Monday, November 8, 2010

Who are you "Pining" for?

Who do you still remember in your life that you still wonder about, or wonder if you could've been with that person?

Let's be honest... We all do it.

We all can be happy as a clam in our current relationship, but there is always someone in our "closet" waiting for us to stop thinking about, or what "could've been"

It's never talked about, and it's never brought up because it is so threatening that even WE won't admit it to ourselves sometimes! -Even though we know it. But we could never be able to admit it, because it would be relationship suicide.

How am I doing so far? Do I have your attention, because it feels like I am reading your mind?

Well, you are not alone, and certainly not the only one who feels this way. And no, it doesn't make you a bad person, it only makes you a NORMAL one...

But oh, the guilt!! The wondering, the infatuation, the over-thinking, the sadness, the heartache. These are powerful emotions that won't ever let us stop and sleep at night. Worse, you hope to God that your partner will never be able to read into that deep, lusty mind of yours and find out that you are not thinking of them all the time. That there is that ONE person who "got away" or was unfinished business and now you feel that you will just never know what it could've, or would've been like.

Sad...

But let me tell you something... I can almost guarantee that your memory of that person is tied to a better time and place in your life that is now impossible to get back to. Perhaps it was the summer of your life, or the time when you had great memories of a trip somewhere when you met. But that time has come and gone and so has the chance to get back to that spot, and usually you are chasing a memory that is all but impossible to live up to in the real world.

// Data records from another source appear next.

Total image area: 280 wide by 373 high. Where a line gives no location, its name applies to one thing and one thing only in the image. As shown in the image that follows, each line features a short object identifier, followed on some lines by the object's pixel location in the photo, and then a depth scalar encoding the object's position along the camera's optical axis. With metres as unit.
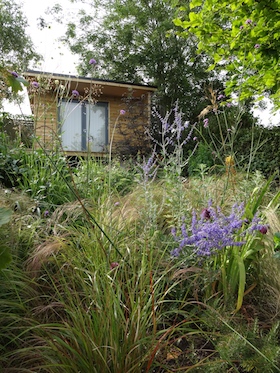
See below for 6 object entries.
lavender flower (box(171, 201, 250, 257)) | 1.78
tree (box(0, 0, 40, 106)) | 20.62
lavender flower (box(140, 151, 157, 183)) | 2.18
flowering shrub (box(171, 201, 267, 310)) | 1.79
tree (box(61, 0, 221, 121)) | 17.84
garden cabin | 11.66
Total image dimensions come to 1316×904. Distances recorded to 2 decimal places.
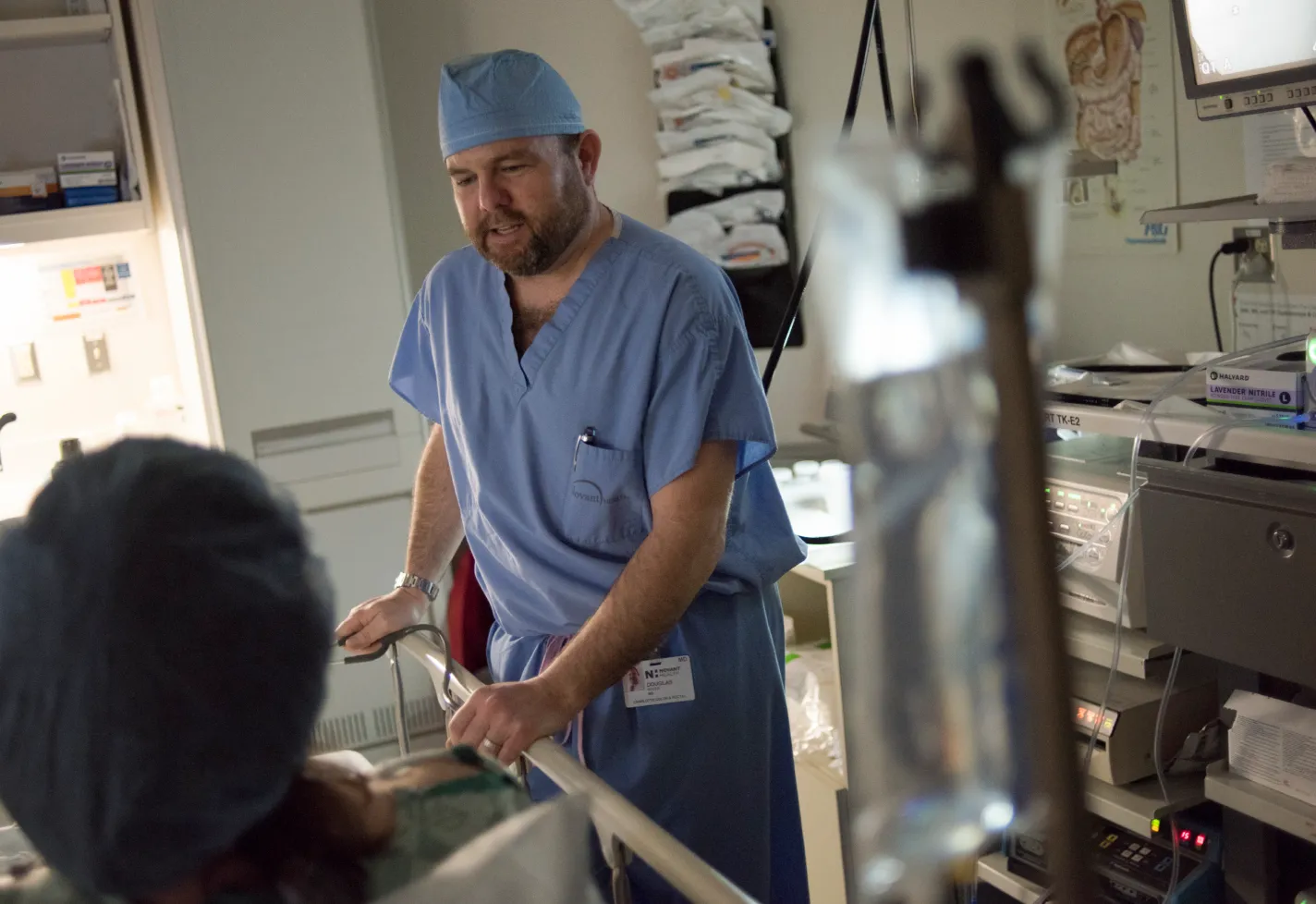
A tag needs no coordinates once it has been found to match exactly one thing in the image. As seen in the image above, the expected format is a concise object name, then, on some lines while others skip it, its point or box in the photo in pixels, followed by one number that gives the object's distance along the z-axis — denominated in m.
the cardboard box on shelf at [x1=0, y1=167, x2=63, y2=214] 2.92
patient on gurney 0.64
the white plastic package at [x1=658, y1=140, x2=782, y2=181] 3.06
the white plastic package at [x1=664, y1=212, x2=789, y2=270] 3.15
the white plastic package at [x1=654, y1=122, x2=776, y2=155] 3.06
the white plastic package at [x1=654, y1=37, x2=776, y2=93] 2.99
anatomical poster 2.35
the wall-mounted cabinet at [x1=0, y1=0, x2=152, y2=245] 2.89
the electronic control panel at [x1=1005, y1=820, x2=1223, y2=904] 1.77
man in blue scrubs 1.50
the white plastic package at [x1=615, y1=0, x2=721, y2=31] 2.98
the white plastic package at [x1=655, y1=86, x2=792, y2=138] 3.04
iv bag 0.38
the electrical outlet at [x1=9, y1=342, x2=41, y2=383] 3.14
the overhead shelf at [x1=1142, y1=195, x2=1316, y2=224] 1.59
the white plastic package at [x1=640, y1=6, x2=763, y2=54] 2.98
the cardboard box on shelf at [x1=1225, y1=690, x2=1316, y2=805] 1.54
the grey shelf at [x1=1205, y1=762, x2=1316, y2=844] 1.51
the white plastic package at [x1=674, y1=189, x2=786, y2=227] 3.14
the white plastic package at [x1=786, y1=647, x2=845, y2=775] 2.37
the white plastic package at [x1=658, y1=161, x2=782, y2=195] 3.11
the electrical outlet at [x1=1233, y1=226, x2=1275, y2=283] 2.09
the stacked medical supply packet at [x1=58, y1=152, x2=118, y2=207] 2.97
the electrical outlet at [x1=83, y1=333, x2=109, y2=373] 3.22
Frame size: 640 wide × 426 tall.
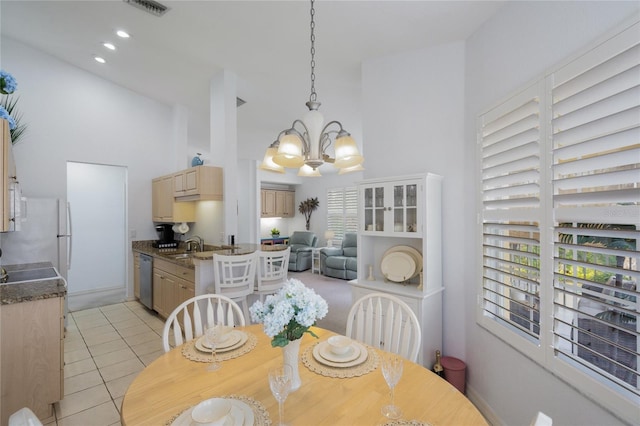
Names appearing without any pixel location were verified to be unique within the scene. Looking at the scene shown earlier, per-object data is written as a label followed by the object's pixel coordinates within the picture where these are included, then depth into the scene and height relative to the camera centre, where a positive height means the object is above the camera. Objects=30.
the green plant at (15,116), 3.42 +1.28
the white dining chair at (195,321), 1.57 -0.66
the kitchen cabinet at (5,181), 1.51 +0.18
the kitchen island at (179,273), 3.10 -0.72
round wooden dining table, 1.00 -0.73
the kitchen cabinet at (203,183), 3.64 +0.41
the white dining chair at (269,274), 3.15 -0.70
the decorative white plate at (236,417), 0.94 -0.71
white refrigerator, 3.30 -0.29
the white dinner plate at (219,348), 1.46 -0.71
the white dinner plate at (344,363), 1.31 -0.71
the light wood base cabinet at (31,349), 1.86 -0.94
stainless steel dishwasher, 4.08 -0.99
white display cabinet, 2.32 -0.17
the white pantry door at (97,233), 4.86 -0.34
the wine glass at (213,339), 1.35 -0.62
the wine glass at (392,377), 1.02 -0.62
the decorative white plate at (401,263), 2.55 -0.46
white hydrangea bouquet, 1.07 -0.39
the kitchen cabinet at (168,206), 4.35 +0.13
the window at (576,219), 1.17 -0.03
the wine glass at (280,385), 0.97 -0.60
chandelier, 1.88 +0.46
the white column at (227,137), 3.55 +1.02
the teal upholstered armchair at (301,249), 7.27 -0.94
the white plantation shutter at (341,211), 7.71 +0.08
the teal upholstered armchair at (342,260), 6.23 -1.06
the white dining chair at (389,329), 1.56 -0.69
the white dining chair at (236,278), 2.84 -0.67
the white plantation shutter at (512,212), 1.68 +0.01
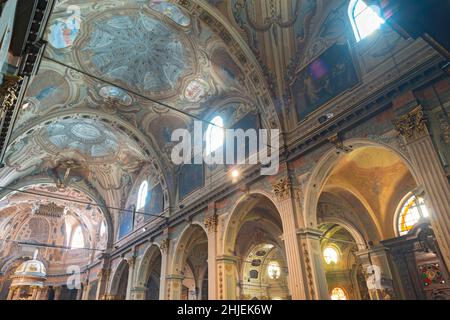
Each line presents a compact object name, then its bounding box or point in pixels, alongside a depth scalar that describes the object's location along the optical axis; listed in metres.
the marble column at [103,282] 19.98
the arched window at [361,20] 8.18
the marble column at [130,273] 16.04
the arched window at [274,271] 17.72
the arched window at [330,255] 16.17
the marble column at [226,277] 10.15
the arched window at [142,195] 18.53
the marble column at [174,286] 13.01
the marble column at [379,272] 9.75
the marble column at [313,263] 7.40
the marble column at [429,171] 5.32
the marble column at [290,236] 7.62
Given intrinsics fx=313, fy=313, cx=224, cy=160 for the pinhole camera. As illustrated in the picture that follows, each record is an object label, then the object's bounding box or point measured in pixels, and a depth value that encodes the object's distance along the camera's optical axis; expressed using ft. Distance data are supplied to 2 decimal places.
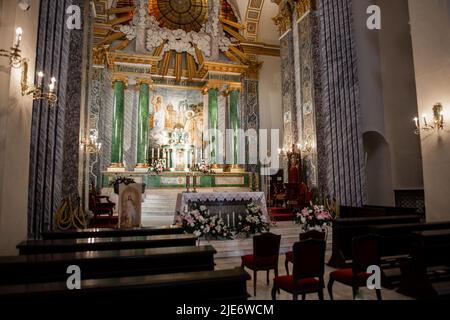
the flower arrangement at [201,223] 22.25
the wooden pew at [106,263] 9.20
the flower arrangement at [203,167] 45.21
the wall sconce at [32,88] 13.75
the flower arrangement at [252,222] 25.71
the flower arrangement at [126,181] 20.29
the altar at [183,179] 45.70
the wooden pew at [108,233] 14.60
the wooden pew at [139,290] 6.86
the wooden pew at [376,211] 25.67
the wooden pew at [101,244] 11.59
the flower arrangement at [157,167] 45.14
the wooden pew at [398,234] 16.87
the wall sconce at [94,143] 40.05
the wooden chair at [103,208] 34.42
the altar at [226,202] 26.58
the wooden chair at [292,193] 36.34
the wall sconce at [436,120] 24.59
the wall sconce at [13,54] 11.74
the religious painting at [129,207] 19.25
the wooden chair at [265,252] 14.99
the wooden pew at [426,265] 13.65
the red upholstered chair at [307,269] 11.68
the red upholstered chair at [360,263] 12.98
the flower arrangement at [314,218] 22.81
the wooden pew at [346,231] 20.33
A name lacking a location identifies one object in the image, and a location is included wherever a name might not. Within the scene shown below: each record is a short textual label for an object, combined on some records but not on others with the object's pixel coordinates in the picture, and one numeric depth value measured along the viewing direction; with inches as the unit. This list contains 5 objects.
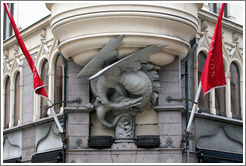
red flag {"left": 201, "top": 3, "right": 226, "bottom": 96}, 715.4
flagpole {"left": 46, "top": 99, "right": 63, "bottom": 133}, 740.6
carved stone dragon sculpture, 714.8
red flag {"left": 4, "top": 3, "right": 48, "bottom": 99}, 752.3
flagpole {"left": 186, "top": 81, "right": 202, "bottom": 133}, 717.3
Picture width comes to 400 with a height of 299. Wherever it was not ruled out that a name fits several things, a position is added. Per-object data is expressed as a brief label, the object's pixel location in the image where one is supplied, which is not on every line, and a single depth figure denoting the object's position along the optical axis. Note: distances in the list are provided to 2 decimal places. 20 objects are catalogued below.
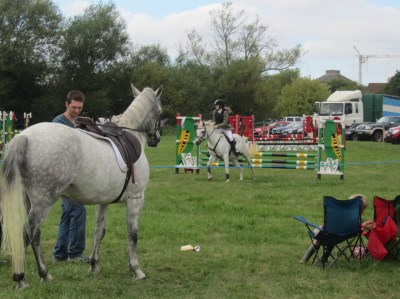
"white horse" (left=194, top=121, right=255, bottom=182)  16.89
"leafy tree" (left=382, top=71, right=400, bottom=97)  86.50
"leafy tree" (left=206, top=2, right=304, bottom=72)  65.62
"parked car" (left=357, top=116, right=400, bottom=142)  38.94
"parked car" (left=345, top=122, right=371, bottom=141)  40.19
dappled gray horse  5.25
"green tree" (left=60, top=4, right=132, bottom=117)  51.56
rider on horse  16.72
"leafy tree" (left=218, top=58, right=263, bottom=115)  58.81
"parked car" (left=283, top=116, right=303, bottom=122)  58.16
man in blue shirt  7.02
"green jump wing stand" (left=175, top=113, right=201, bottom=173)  17.98
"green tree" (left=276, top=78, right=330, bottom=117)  74.75
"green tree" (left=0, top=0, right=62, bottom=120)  48.81
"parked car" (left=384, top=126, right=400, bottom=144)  34.28
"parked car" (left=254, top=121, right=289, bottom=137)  42.34
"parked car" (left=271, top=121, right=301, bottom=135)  43.63
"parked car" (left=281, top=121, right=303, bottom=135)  42.28
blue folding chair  6.70
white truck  44.12
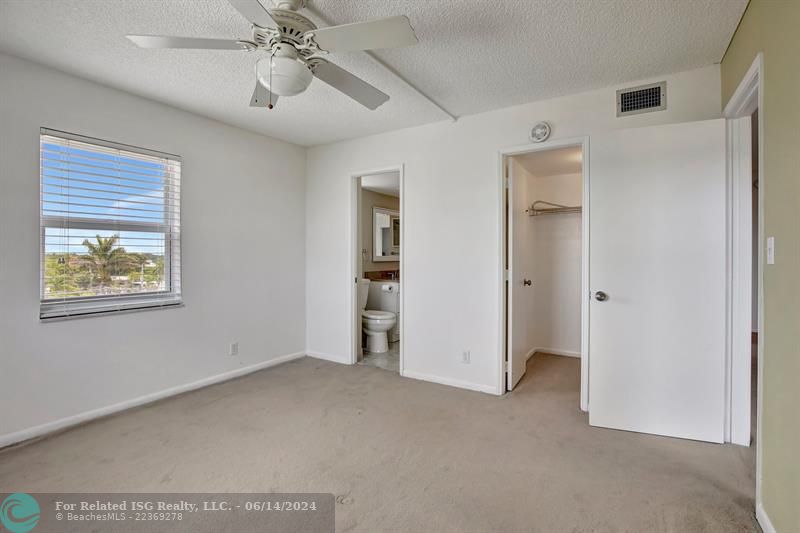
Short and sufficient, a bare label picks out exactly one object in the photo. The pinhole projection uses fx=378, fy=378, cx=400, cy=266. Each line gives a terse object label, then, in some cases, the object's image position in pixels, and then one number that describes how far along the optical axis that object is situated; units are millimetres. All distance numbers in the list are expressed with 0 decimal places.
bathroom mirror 6152
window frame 2531
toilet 4504
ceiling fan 1553
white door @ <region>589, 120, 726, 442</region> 2316
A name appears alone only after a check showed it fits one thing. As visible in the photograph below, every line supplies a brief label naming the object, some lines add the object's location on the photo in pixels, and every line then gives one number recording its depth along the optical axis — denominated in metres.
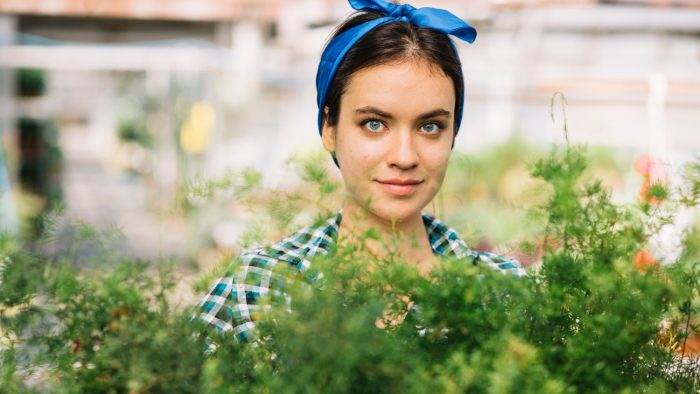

So let me ask you this...Do you think that this person can bring you happiness now? Do you think that you are missing out by never trying to "give it a shot"? -Maybe, but I will tell you honestly, that you can never get back to that place, and you are chasing a dream that is being carried by the wind.

Then why does it seem SO REAL to us that this person lives rent-free in our heads, and we are always thinking about them? Why does it consume us little by little everyday in small cases, and totally consume us in big cases?

I think it is because we always want what we can't have...

But, even if I'm the only person that thinks that way, why do YOU do it? And before you answer, please be honest to at least yourself when you answer. Nobody is going to hear it, and I know that you think if you say it out loud, it becomes real. -Well, I got news for you. It's been real for years, and you are just coming to grips with it now. It doesn't make you a bad person, believe me. It only makes you normal.

Oh, and I'm sure that there are the small percentage of people out there that will tell me honestly that they are exactly happy with their soul mate in life and that they got everything that they ever wanted.

To which I respond, "Perfect! But do you really think your partner feels exactly the same way as you do?"